Structure-from-Motion Revisited 리뷰 (1)

신희준·2024년 4월 17일

3D recon concept

Paper Review

목록 보기

24/30

Paper : Structure-from-Motion Revisited (Schonberger, Johannes L., and Jan-Michael Frahm / CVPR 2016)

COLMAP 논문으로, 기존의 SfM을 general-purpose에서 적용될 수 있도록 발전시킨 연구이다. SfM에 대한 review가 자세하게 포함되어 있으니 같이 공부해보자.

공부할 내용이 많아서 이번 포스팅은 두 번으로 나누어 첫번째로는 SfM에 대한 전반적인 내용과 두번째로는 해당 논문의 contribution을 알아보려고 한다.

자세한 풀이나 유도는 생략하는 것으로 한다.

Camera matrix에 대해서는 이해를 해두는게 좋아보인다.

SfM이란?

Structure-from-Motion은 서로 다른 view point에서 찍힌 이미지로부터 3D structure를 reconstruction하는 방법이다.

Incremental SfM은 iterative한 reconstruction process를 포함하는 SfM 방법으로 SfM이라 하면 그냥 Incremental SfM이라고 봐도 무방하다.

SfM pipeline은 위와 같으며, correspondence search와 incremental reconstruction을 거쳐 최종 reconstruction 결과를 생성한다.

Correspondence Search

SfM의 첫번째 stage로써 correspondence search process는 input image들 $\mathcal I = \{I_i|i=1...N_I\}$ 에서 scene overlap을 찾아내고, 이러한 overlapping image들에서 같은 projection point들을 찾아낸다.

최종적으로 이 process의 output은 geometrically verified image pair $\bar{\mathcal C}$ 와 각 point에 대한 image projection의 graph이다.

이 process는 feature extraction / matching / geometric verification process을 포함한다.

Feature Extraction

먼저 각 image $I_i$ 의 location $x_j\in\mathbb R^2$ 에서 appearance descriptor $f_j$ 로 표현되는 local feature set을 추출한다.

\mathcal F_i=\{(x_j,f_j) |k=1...N_{F_i}\}

이러한 feature는 여러 이미지에서 쉽게 detect되야하므로, radiometric/geometric 변화에 invariant해야 한다.

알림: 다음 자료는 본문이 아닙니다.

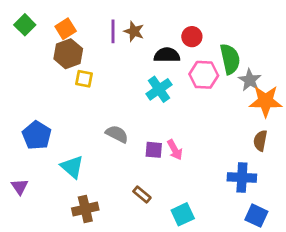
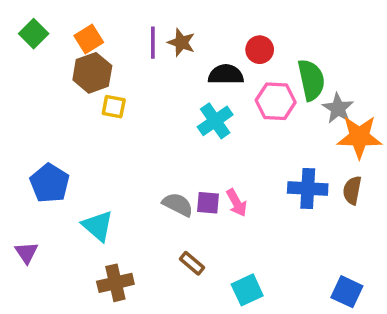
gray semicircle: (117, 134) -> (178, 205), moved
blue cross: (242, 177) -> (308, 188), moved

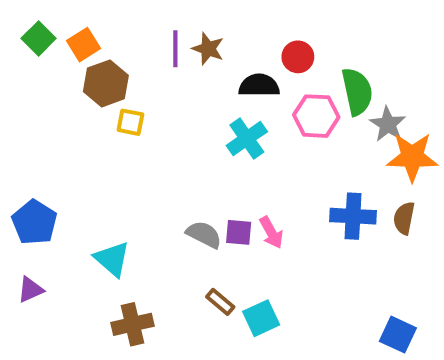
orange square: (89, 39) -> (83, 45), moved
blue pentagon: (50, 183) -> (34, 222), moved
purple triangle: (26, 253) -> (30, 290), turned 40
cyan square: (247, 290) -> (261, 318), moved

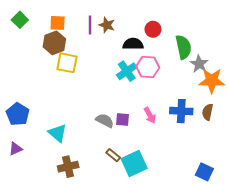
orange square: (83, 45) -> (58, 23), moved, turned 35
pink hexagon: (316, 116) -> (148, 67), moved
yellow square: (130, 122) -> (67, 63), size x1.5
pink arrow: (271, 232) -> (150, 115), moved
cyan square: (261, 318) -> (134, 163), size x1.4

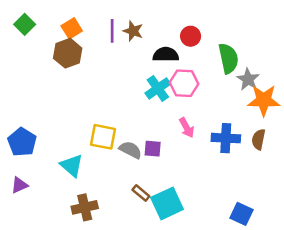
orange square: (58, 23) -> (72, 28), turned -35
yellow square: (67, 63) -> (103, 137), moved
pink arrow: (150, 115) -> (187, 128), moved
blue square: (204, 172) -> (242, 214), moved

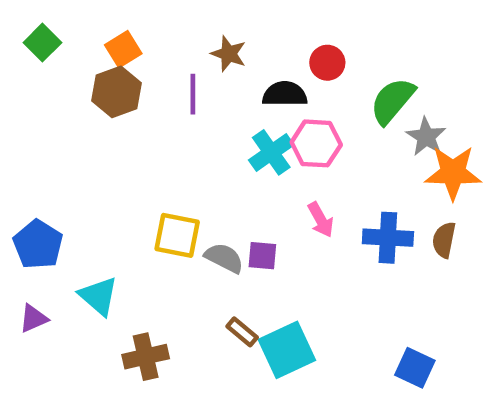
purple line: (112, 31) -> (193, 94), moved
green semicircle: (228, 58) -> (392, 101), turned -128
cyan triangle: (72, 166) -> (99, 296), moved

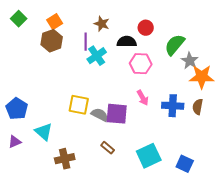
cyan cross: (271, 152) -> (97, 56), moved
purple square: (262, 256) -> (117, 114), size x1.6
cyan square: (287, 350) -> (149, 156), moved

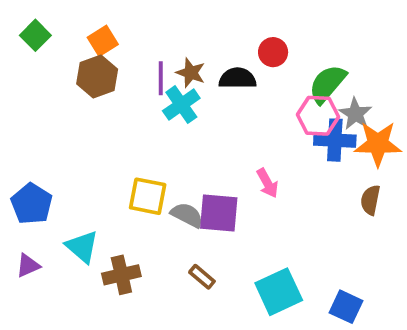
brown star: (102, 24) -> (191, 73), moved
pink hexagon: (141, 64) -> (318, 116), moved
blue cross: (173, 106) -> (335, 140), moved
brown cross: (65, 159) -> (121, 275), moved

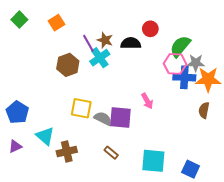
brown hexagon: (97, 76) -> (68, 65), moved
purple line: (161, 78) -> (88, 43), turned -30
gray star: (355, 114) -> (196, 63), turned -30
cyan square: (279, 292) -> (153, 161), turned 30

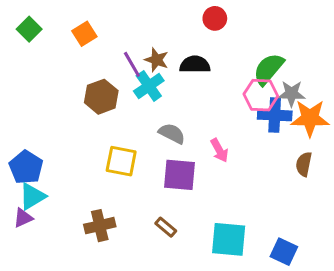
red circle: (150, 29) -> (215, 18), moved
gray semicircle: (103, 119) -> (172, 133), moved
cyan triangle: (45, 136) -> (32, 196), moved, turned 48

Feature extractor로는 SIFT가 가장 흔히 사용되는 방식이다. SIFT는 간단하게 아래 과정을 통해 feature point를 추출. (Distinctive Image Features from Scale-Invariant Keypoints)

1) Scale-space extrema detection: 다양한 scale에서 극점 찾기
2) Keypoint localization: 극값의 위치 찾기
3) Orientation assignment: keypoint에 방향을 할당
4) Keypoint descriptor: keypoint에 feature 부여

아래 이미지 출처
https://docs.opencv.org/4.x/da/df5/tutorial_py_sift_intro.html

Matching

다음으로 SfM은 feature $\mathcal F_i$ 를 이미지의 appearance description으로 활용해서, 같은 scene part를 보고있는 이미지들을 찾아낸다.

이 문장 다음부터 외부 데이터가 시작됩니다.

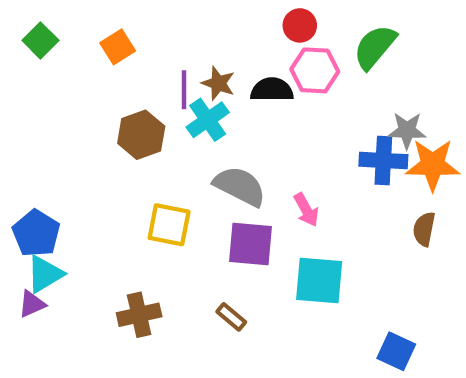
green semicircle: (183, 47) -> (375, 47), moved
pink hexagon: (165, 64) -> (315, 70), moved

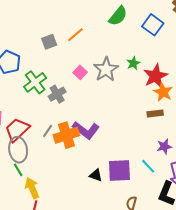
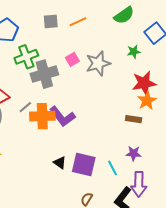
green star: (133, 63) -> (134, 52), moved
gray cross: (57, 94) -> (44, 74), size x1.5

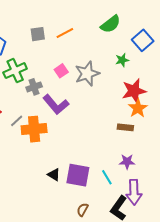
gray cross: (44, 74) -> (34, 87), size x0.6
purple L-shape: (62, 117) -> (56, 104), moved

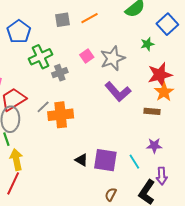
purple L-shape: (56, 104) -> (118, 92), moved
purple arrow: (134, 192) -> (162, 176), size x0.7

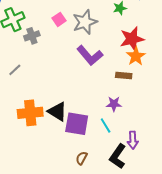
orange cross: (61, 115) -> (30, 113), moved
purple star: (154, 146) -> (114, 104), moved
black triangle: (81, 160) -> (57, 112), moved, size x1.5

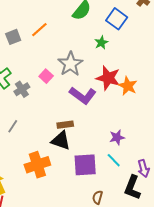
pink square: (59, 19) -> (46, 76), moved
red star: (132, 39) -> (108, 78), moved, turned -30
brown rectangle: (124, 76) -> (65, 125), moved
black triangle: (57, 112) -> (61, 141), moved

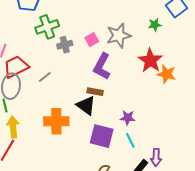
orange star: (128, 86) -> (167, 74), turned -30
purple L-shape: (83, 95) -> (102, 66), moved, turned 64
purple star: (117, 137) -> (128, 118), moved

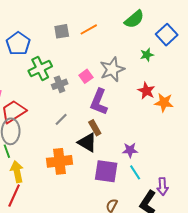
red star: (150, 60) -> (146, 91), size x0.7
gray line: (45, 77) -> (61, 119), moved
brown rectangle: (95, 92) -> (95, 128), turned 56

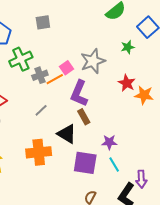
orange line: (89, 29) -> (55, 79), moved
brown rectangle: (95, 128) -> (84, 117), moved

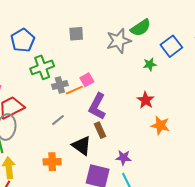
gray square: (43, 22) -> (76, 34), moved
gray star: (93, 61) -> (119, 41), moved
orange star: (144, 95) -> (160, 125), moved
orange cross: (39, 152) -> (52, 162), size x0.7

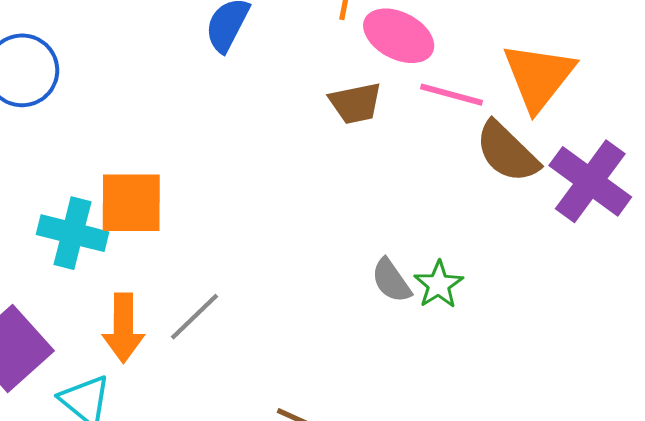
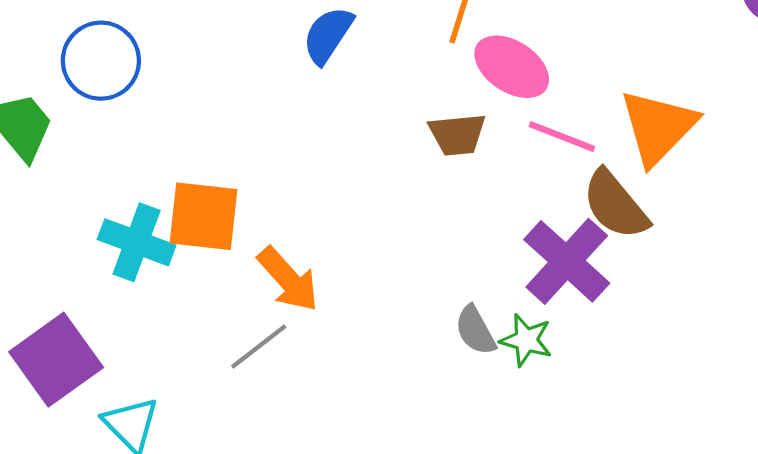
purple cross: (590, 181) -> (567, 261), moved
green star: (439, 285) -> (526, 340), turned -30
orange arrow: (123, 328) -> (288, 279), moved, turned -48

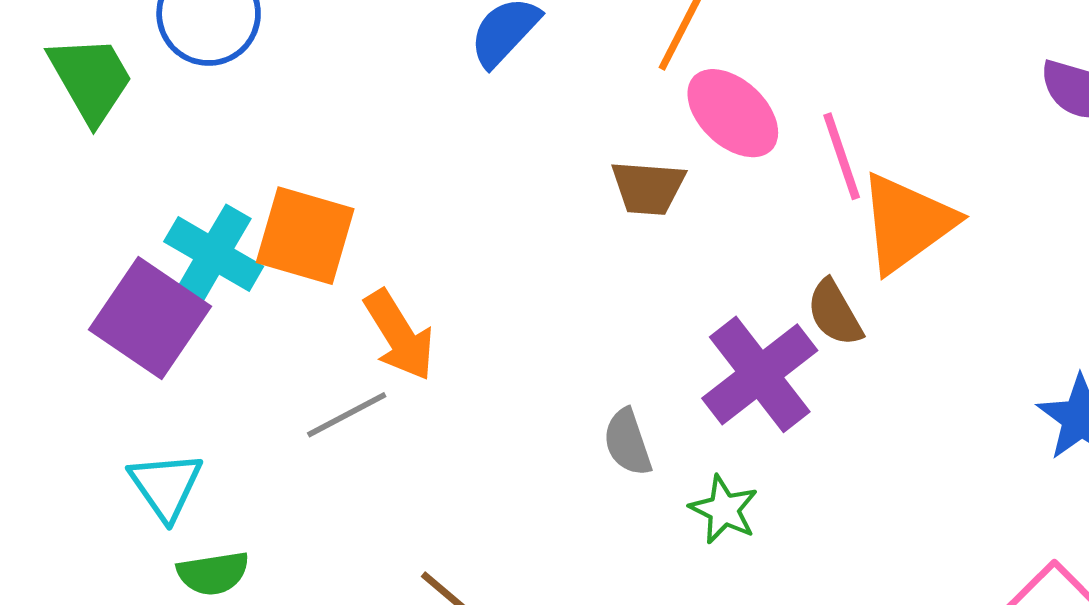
pink line: (562, 136) -> (842, 156), moved, turned 40
brown semicircle: (615, 205) -> (835, 313), size x0.7
green star: (526, 340) -> (724, 510), moved
purple square: (56, 360) -> (150, 318), moved, turned -30

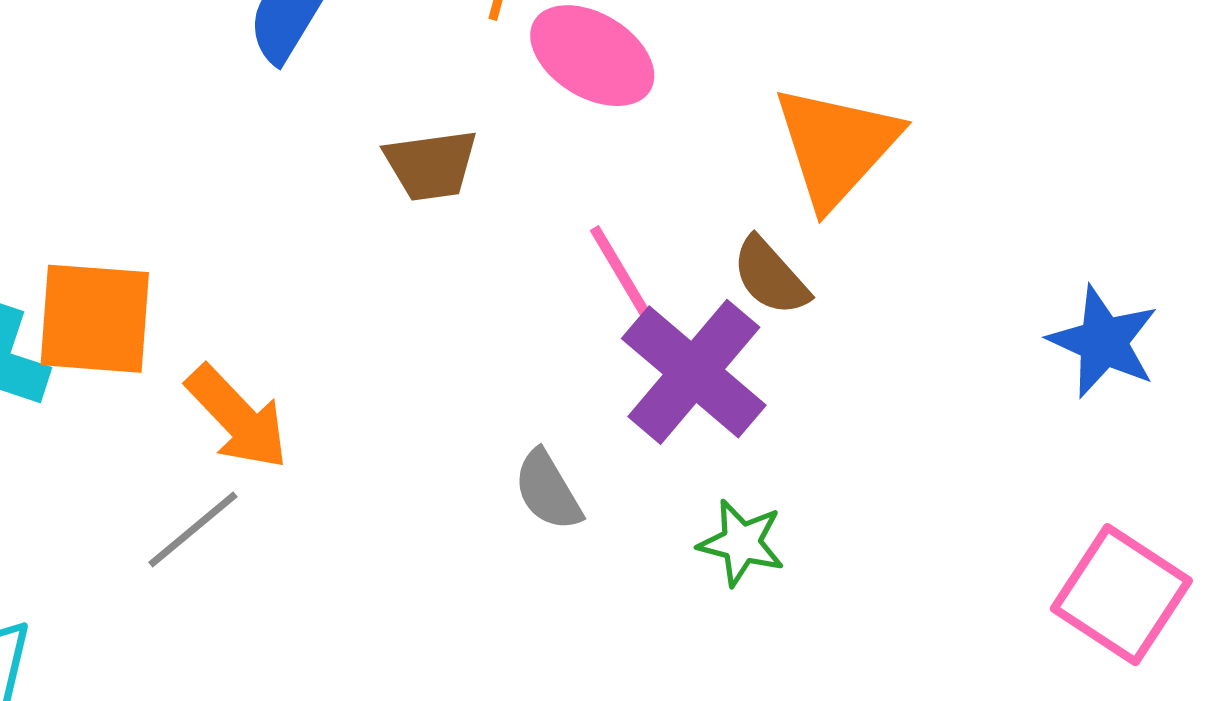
pink line: (842, 156) -> (623, 277), moved
brown trapezoid: (648, 188) -> (431, 165), moved
green star: (724, 510) -> (741, 543), moved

이를 위해 이미지끼리 비슷한 feature들을 searching하여 feature correspondence를 구한다. Feature matching 방법도 다양한게 있다.

Feature matching의 결과로는 overlapping image pair $\mathcal C=\{\{I_a,I_b\} | I_a,I_b \in\mathcal I,a <b\}$ 와 관련된 feature correspondence $\mathcal M_{ab}\in\mathcal F_a \times\mathcal F_b$ 를 얻게 된다.

아래 이미지 출처
https://docs.opencv.org/4.x/dc/dc3/tutorial_py_matcher.html

Geometric Verification

세번째로는 위에 Feature matching에서 구한 overlapping image pair $\mathcal C$ 를 verify한다.

Feature matching stage에서 구한 image pair는 오직 appearance만을 보고 구한 것이기 때문에, matching된 feature들이 실제로 같은 scene point에 mapping된다고 할 수는 없다.

SfM은 projective geometry를 이용해 이미지 사이의 feature point를 mapping하는 transformation을 예측하려고 함으로써 이 match들을 verify한다.

이 작업을 위해 Epipolar geometry의 개념이 필요하다.

Epipolar geometry

참고 자료: https://www.robots.ox.ac.uk/~vgg/hzbook/hzbook2/HZepipolar.pdf

Epipolar geometry는 이미지 pair의 공간적인 configuration에 따라 서로 다른 mapping들 사이의 기하하적 관계를 표현한다.

두 카메라 $C$ (첫번째 view라고 하자)와 $C'$ (두번째 view)와 그의 image plane이 있다고 하자. 3D 공간 상에 점 $X$ 가 있다면, $X$ 와 camera center $C$ , $C'$ , 그리고 image plane 상의 point $x$ , $x'$ 은 하나의 plane $\pi$ 에 놓이게 되는데, 이를 epipolar plane이라고 한다.
Image point $x$ 를 3D space로 back projection하면 $C$ 와 $x$ 로 정의된 ray를 생성하는데, 이 ray는 두번째 view에서 $l'$ 로써 보이게 된다. 즉, 3D space 상의 point $X$ 는 이 ray위에 위치해야만 하고, 두번째 view에서는 $l'$ 위에 위치해야한다. 이 $l'$ 을 x에 대한 epipolar line이라고 한다.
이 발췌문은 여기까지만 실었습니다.